By Sarah Gamard and Tryfon Boukouvidis, LSU Manship School News Service
BATON ROUGE — After a weekend filled with anxiety, several legislators said Sunday night that they had been determined to find middle ground to keep efforts to avoid a $1 billion fiscal cliff from collapsing.
Those fears pushed members of the House Ways and Means committee to make enough compromises on issues over which they had long feuded to send several bills to the floor and keep alive the possibility of a solution to the state’s $1 billion budget shortage.
Still, some lawmakers said they were not sure when the committee debate started Sunday afternoon that the compromises would be enough to keep the special legislative session alive.
And most said they are not sure what will happen this week on the House floor, where the bills could run into another heated debate.
Rep. Ted James, D- Baton Rouge and the chairman-elect of the Legislative Black Caucus, said his group’s success last week in temporarily blocking a sales tax bill unless Republicans agreed to limit itemized deductions for wealthier taxpayers got everyone thinking and set the stage for Sunday’s deals.
“Folks were shocked last week when we stopped that bill,” James said Sunday evening. “It kind of forced everybody to sit around the table and just talk.”
“Had we not stopped that bill last week, none of those bills tonight would have gotten out,” he said.
“Most of us have been saying compromise is not a dirty word,” Rep. Katrina Jackson, D-Monroe, said. “The Legislature is “just trying to move some things to the floor before it gets too late.”
So what else changed? Not much, it seems. Democratic and Republican leaders met Thursday night after the standoff with the Black Caucus over the bills, and some lawmakers said there was perhaps a bit of arm-twisting over the weekend.
Overall, lawmakers realized they had to pass something on Sunday, even if it meant approving bills that included some things they despised.
The big compromise came when four Republicans voted with Democrats to place limits on the itemized deductions that will raise $79 million in revenue.
In return, James and other Democrats agreed to extend a quarter of a penny of the extra penny of sales tax that was due to expire this summer. The state would collect that quarter of a penny for the next three years, and that would raise $300 million a year.
The votes also tied the fate of those bills to the passage of seven GOP-favored bills, including one that would create a Medicaid work requirement and another that would cap state spending.
“It was not easy to vote for those bills with amendments on them,” said James, referring to the tie-in with the other GOP proposals.
Some Republicans, like Rep. Alan Seabaugh, R- Shreveport, argued that the governor’s numbers regarding a budget deficit are too high. The $994 million shortfall, he says, does not account for the rising price of oil and all of the tax breaks granted to Louisiana residents from the new federal tax bill.

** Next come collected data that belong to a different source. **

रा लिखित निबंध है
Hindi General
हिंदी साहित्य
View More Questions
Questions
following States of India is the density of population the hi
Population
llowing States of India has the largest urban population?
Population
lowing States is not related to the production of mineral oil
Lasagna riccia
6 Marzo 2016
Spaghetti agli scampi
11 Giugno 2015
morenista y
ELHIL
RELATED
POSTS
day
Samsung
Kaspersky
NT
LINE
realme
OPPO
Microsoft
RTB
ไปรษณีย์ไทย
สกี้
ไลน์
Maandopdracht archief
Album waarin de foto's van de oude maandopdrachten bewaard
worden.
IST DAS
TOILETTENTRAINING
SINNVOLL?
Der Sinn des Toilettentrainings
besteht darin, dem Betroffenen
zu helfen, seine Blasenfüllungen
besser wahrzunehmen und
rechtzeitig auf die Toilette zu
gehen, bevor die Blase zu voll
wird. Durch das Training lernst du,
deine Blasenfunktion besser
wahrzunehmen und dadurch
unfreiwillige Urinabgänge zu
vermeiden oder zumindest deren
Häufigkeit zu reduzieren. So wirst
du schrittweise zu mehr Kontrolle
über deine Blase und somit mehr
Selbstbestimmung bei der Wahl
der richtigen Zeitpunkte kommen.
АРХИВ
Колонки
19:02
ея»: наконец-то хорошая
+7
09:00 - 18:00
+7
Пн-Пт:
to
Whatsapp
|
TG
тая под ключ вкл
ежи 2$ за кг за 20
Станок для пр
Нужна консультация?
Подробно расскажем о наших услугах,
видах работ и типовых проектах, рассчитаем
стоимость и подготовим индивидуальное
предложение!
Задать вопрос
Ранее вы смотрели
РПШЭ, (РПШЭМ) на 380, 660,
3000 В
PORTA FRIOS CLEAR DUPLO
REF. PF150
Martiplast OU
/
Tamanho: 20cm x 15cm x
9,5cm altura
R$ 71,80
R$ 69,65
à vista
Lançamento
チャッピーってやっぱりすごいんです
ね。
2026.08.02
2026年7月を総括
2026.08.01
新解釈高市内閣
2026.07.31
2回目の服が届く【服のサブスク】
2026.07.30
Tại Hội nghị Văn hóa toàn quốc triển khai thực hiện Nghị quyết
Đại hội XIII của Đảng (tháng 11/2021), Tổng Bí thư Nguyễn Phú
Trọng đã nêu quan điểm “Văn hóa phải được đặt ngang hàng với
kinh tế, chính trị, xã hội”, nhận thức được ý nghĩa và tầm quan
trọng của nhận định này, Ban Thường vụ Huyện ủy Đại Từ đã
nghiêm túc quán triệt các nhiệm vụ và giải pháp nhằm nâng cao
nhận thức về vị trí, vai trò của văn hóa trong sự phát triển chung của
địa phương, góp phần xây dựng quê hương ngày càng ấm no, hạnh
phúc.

But James said that “when rubber met the road, folks recognized we really had to sit down and compromise.”
James still has concerns about how the bills advanced. “We don’t lump ten bills together that have nothing to do with each other,” he said. He said he hoped this practice “doesn’t extend past this special session, because it’s just not the way we should legislate.”
And while the good news is that bills that could resolve the $1 billion fiscal cliff are moving, Rep. Neil Abramson, D-New Orleans, the House Ways and Means chairman, said he still has not yet seen lawmakers wholly agreeing.
Rep. Pat Smith, D-Baton Rouge, said passing the tax bills from the committee was “just to get things on the floor.” But, she said, “nothing has settled as to what is going to happen.”